- Music
- 31 Oct 07
Legendary DJ Tony Blackburn dropped in to Dublin recently on a whistlestop promotional tour for his new autobiography.
You’d be forgiven for thinking that Tony Blackburn’s autobiography would be a syrupy, showbiz affair but, nope, Poptastic: My Life In Radio finds the 64-year-old DJ well and truly dishing the dirt.
A good bit of it is flung at John Peel who Blackburn accuses of cynically identifying a gap in the market, and then proceeding to plug it for 36 years.
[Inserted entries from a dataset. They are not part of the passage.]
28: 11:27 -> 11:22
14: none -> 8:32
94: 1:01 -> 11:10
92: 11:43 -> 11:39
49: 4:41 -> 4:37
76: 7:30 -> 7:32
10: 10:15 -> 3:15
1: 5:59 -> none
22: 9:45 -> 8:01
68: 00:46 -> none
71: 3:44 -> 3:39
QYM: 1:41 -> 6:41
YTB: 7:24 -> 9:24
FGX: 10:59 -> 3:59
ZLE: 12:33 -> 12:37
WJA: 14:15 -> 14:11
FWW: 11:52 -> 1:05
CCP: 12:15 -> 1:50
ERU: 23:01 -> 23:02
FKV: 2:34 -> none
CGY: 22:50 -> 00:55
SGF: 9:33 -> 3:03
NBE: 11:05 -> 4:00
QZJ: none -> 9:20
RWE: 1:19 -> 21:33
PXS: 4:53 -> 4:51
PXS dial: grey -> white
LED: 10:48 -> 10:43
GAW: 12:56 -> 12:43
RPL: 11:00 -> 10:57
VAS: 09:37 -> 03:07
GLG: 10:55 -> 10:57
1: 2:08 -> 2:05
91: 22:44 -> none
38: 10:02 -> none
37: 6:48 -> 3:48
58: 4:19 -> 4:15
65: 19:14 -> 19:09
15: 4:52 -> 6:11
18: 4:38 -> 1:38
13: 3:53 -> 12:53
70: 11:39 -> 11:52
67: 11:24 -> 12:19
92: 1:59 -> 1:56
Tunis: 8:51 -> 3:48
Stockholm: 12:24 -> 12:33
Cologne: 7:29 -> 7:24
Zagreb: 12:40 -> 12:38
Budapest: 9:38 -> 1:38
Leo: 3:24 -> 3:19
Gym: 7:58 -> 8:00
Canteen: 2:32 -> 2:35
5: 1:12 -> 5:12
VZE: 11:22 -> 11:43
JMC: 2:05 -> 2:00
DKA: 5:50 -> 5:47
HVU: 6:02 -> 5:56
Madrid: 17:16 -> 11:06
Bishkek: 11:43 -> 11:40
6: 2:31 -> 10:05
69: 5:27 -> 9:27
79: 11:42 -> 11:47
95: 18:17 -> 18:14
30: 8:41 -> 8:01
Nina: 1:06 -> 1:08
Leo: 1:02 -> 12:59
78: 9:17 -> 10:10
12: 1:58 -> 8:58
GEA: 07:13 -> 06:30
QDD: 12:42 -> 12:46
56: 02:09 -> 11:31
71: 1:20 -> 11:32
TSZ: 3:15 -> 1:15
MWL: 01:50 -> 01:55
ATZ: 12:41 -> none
“I remember coming across him once in 1967, sitting alone in a studio surrounded by records,” he writes. “‘Have a listen to this’, he said in his customary drawl. ‘What a load of crap!’ But he seemed to undergo some kind of instant revelation, because he added, ‘Hey, I think I can make a programme out of this lot.’ Days later, he was hosting a new, late-night show called The Perfumed Garden where he spoke in a soft, monotone voice, and read the blurbs from the back of record sleeves. I thought the stuff he played was almost without exception completely awful. I called it ELP – as in Extremely Loud and Pretentious.”
In Dublin on a whistle-stop promotional tour, Blackburn reflects: “There are only a few mentions of John in the book, but because of who he is everybody’s picked up on them. The idea that I waited for him to die before hitting back is nonsense. There was always a public sparring match between us, though privately he did once say to me that he thought what I’d done for soul music was great. I was very touched.”
Indeed, Blackburn was among the first DJs on this side of the Atlantic to play Motown, and is cited by Jazzie B as one of the people who paved the way for Soul II Soul.
“It gets lost among all the other stuff,” Tony concludes, “but the bottom line is I love music and I love radio.”